Ayer vi Mujercitas (Greta Gerwig, 2019 basada en el homónimo de Louse M. Alcott) y lloré terriblemente cuando murió Beth. Estaba con mi hermana y me consoló en medio de la oscuridad del cine. No podía decirle que mi temor más grande es esa falta. Esa ligereza con la que ella bien puede alegrarme al minuto en una película pero también desaparecer la distancia y a veces la tragedia de la cotidianidad. De ahí que me parezca fundamental destacar el relato de la película a través del flash back o de la memoria. Es así porque su estructura de recuerdos va haciendo más honda la sensación de que lo que recordamos como infancia es una sensación de que algo fue mejor no necesariamente porque así fue sino por el efecto mismo de la evocación. Es decir, ese crecer del que vamos siendo testigos tanto en la pantalla como en el libro aligera la crueldad que vamos aprendiendo cuando adultecemos: no podemos tener todo lo que anhelamos.
Para los personajes va cambiando según las edades y las circunstancias: una caja de lápices de colores, un vestido, un nombre, una página bien escrita, un desayuno, un alguien. En la película se muestra muy bien la pelea exteriorizada de Jo por todo lo que se va perdiendo. Por ejemplo, ese momento de la historia en el que reclama que la infancia acabo porque su hermana va a casarse. Bien se puede decir que uno de los temas es como estos personajes se van recuperando a veces de la ausencia del padre y otras del estómago vacío, es decir, hay una distensión de que lo mínimo llega a ser lo máximo.

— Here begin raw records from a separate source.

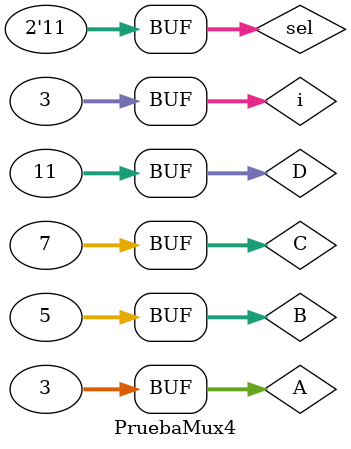
<source format=v>
`timescale 1ns / 1ps


module PruebaMux4;
//Objetibo de la prueba
//Verificar el correcto funncionamiento del MUX de 4 entradas
//Para ver todas las convinaciones colocar en el tiempo 0.40
	// Inputs
	reg [31:0] A;
	reg [31:0] B;
	reg [31:0] C;
	reg [31:0] D;
	reg [1:0] sel;

	// Outputs
	wire [31:0] O;

	// Instantiate the Unit Under Test (UUT)
	Mux4entradas uut (
		.A(A), 
		.B(B), 
		.C(C), 
		.D(D), 
		.O(O), 
		.sel(sel)
	);
integer i=0;
	initial begin
		// Initialize Inputs
		// commo el mux lo que va a hacer es elejir una de las 4
		//entradas sse les colocara un valor distinto a todas
		//recordar que cuando el sel=3 a D se le agrega un 0 en el bit menos significativo
		A = 3;
		B = 5;
		C = 7;
		D = 11;
		sel = 0;

		// Wait 100 ns for global reset to finish
		#100;
		// con el for lo que cambia es el valor del sel, para visualizar todas las obciones
      for (i=0;i<=2;i=i+1)
      begin
			sel = sel + 1;
			#100;
      end;
		// Add stimulus here
		
		// Lo que se espera es que cada vez que cambie el selector tambien cambie el 
		//valor de la salida, segun la entrada que se seleccione con el mux

	end
endmodule


</source>
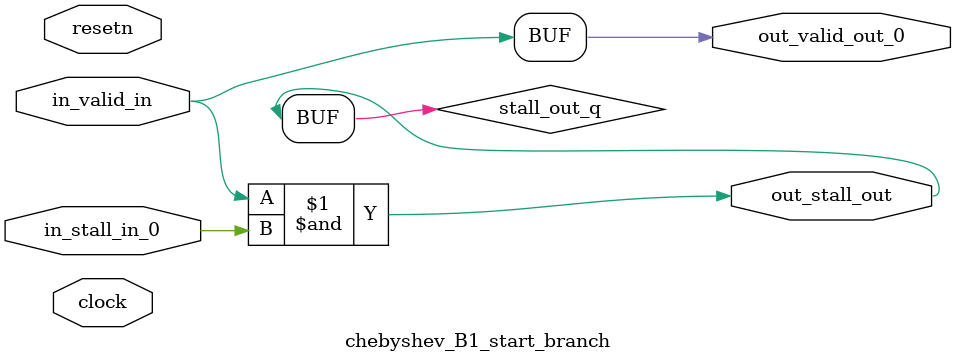
<source format=sv>



(* altera_attribute = "-name AUTO_SHIFT_REGISTER_RECOGNITION OFF; -name MESSAGE_DISABLE 10036; -name MESSAGE_DISABLE 10037; -name MESSAGE_DISABLE 14130; -name MESSAGE_DISABLE 14320; -name MESSAGE_DISABLE 15400; -name MESSAGE_DISABLE 14130; -name MESSAGE_DISABLE 10036; -name MESSAGE_DISABLE 12020; -name MESSAGE_DISABLE 12030; -name MESSAGE_DISABLE 12010; -name MESSAGE_DISABLE 12110; -name MESSAGE_DISABLE 14320; -name MESSAGE_DISABLE 13410; -name MESSAGE_DISABLE 113007; -name MESSAGE_DISABLE 10958" *)
module chebyshev_B1_start_branch (
    input wire [0:0] in_stall_in_0,
    input wire [0:0] in_valid_in,
    output wire [0:0] out_stall_out,
    output wire [0:0] out_valid_out_0,
    input wire clock,
    input wire resetn
    );

    wire [0:0] stall_out_q;


    // stall_out(LOGICAL,6)
    assign stall_out_q = in_valid_in & in_stall_in_0;

    // out_stall_out(GPOUT,4)
    assign out_stall_out = stall_out_q;

    // out_valid_out_0(GPOUT,5)
    assign out_valid_out_0 = in_valid_in;

endmodule

</source>
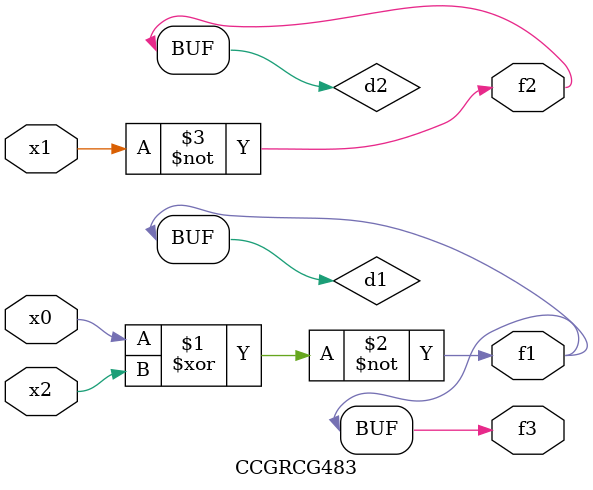
<source format=v>
module CCGRCG483(
	input x0, x1, x2,
	output f1, f2, f3
);

	wire d1, d2, d3;

	xnor (d1, x0, x2);
	nand (d2, x1);
	nor (d3, x1, x2);
	assign f1 = d1;
	assign f2 = d2;
	assign f3 = d1;
endmodule

</source>
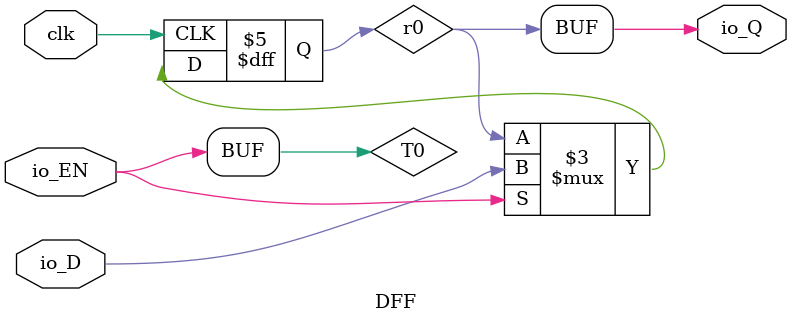
<source format=v>
module DFF(input clk,
    input  io_D,
    input  io_EN,
    output io_Q
);

  reg[0:0] r0;
  wire T0;

`ifndef SYNTHESIS
  integer initvar;
  initial begin
    #0.002;
    r0 = {1{$random}};
  end
`endif

  assign io_Q = r0;
  assign T0 = io_EN == 1'h1;

  always @(posedge clk) begin
    if(T0) begin
      r0 <= io_D;
    end
  end
endmodule


</source>
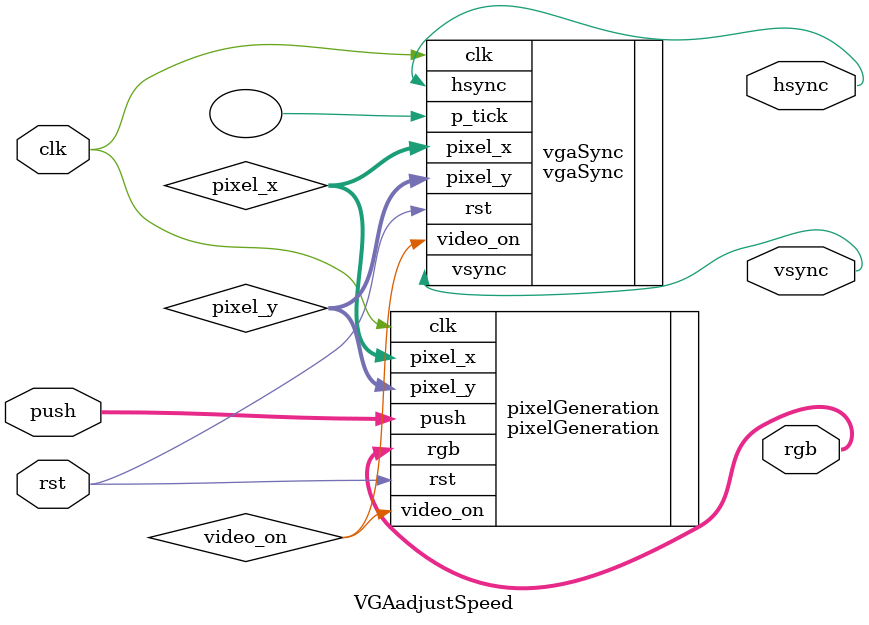
<source format=v>

module VGAadjustSpeed(clk, rst, push,	hsync, vsync, rgb);

input clk, rst;
input [1:0] push;
output hsync, vsync;
output [2:0] rgb;

wire video_on;
wire [9:0] pixel_x, pixel_y;

vgaSync vgaSync(.clk(clk), .rst(rst), .hsync(hsync), .vsync(vsync), .video_on(video_on), .p_tick(), .pixel_x(pixel_x), .pixel_y(pixel_y));
pixelGeneration pixelGeneration(.push(push), .clk(clk), .rst(rst), .pixel_x(pixel_x), .pixel_y(pixel_y), .video_on(video_on), .rgb(rgb));

endmodule
</source>
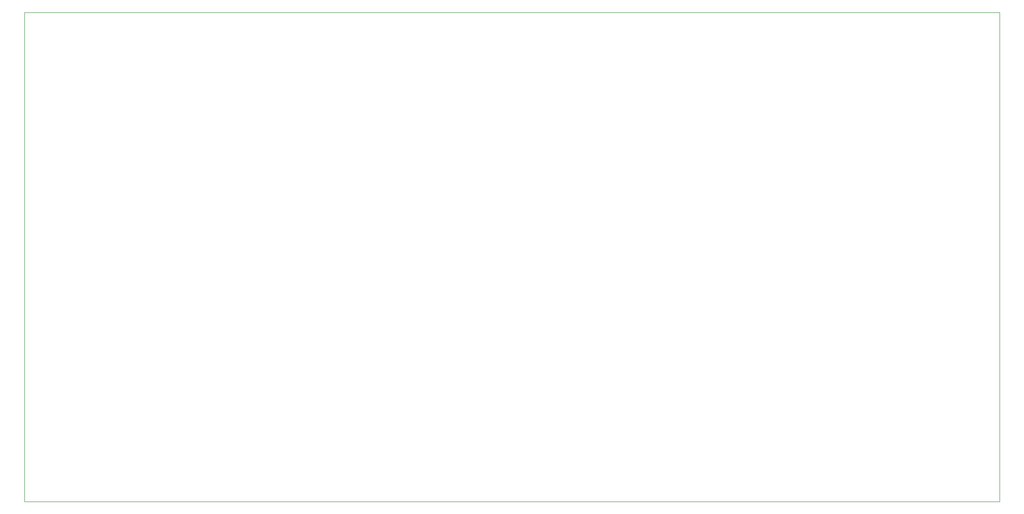
<source format=gbr>
G04 #@! TF.GenerationSoftware,KiCad,Pcbnew,(5.1.2-1)-1*
G04 #@! TF.CreationDate,2020-06-20T08:49:02+09:00*
G04 #@! TF.ProjectId,xipad,78697061-642e-46b6-9963-61645f706362,rev?*
G04 #@! TF.SameCoordinates,Original*
G04 #@! TF.FileFunction,Profile,NP*
%FSLAX46Y46*%
G04 Gerber Fmt 4.6, Leading zero omitted, Abs format (unit mm)*
G04 Created by KiCad (PCBNEW (5.1.2-1)-1) date 2020-06-20 08:49:02*
%MOMM*%
%LPD*%
G04 APERTURE LIST*
%ADD10C,0.100000*%
G04 APERTURE END LIST*
D10*
X11000000Y20000000D02*
X11000000Y-70000000D01*
X190000000Y20000000D02*
X11000000Y20000000D01*
X190000000Y-70000000D02*
X190000000Y20000000D01*
X11000000Y-70000000D02*
X190000000Y-70000000D01*
M02*

</source>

O bien, que mientras lo doméstico y necesario nos habita se filtran las grandes necesidades de nuestra existencia. Por eso mientras vemos que están cocinando o tomando el desayuno vemos los pequeños filtros de una felicidad que parece que se va ir pronto o de como también, a partir de la misma imagen, alrededor de la mesa se van alimentando las noticias graves. Una de las cosas que me gustaban mucho del libro era justamente eso: las escenas a lo largo de la casa. Justo ahí es donde ocurren las guerras más fuertes. En la película el ligero anacronismo deja ver la validez de la historia íntima como vital en la supuesta historia mayor tan pragmática para detenerse en contar las trasgresiones de lo diario.
Y esa es justamente la otra cosa que comparten el libro y esta nueva versión cinematográfica: el relato de mujeres que van negándose a esos pagos que su tiempo parece cobrarles. Por un lado, está ese realismo de la tía que grita sin hacerlo: nadie hace su propio camino. Por otro el constante destacar que, aunque no lo parece, la distensión entre los fines y los medios se padece y confronta (no parece superarse). Hay una totalidad que de pronto afirma que va a llevarse la individualidad de las mujercitas. Tal es el caso de ese momento en que Meg va a una fiesta elegante y le prestan un vestido pero le cambian el nombre y la tratan como lo que no es (una chica rica). Pero, en su momento, vienen otros paradigmas: el de cada una sosteniendo su modo de habitar, más que la casa, el mundo.
Aunque esta lectura de ambos discursos parece es alienado (porque romantiza un poco en el gusto personal) también hace consciente que con este tipo de personajes no dejan de visibilizarse otras historias. Pero también que faltan muchas que mirar.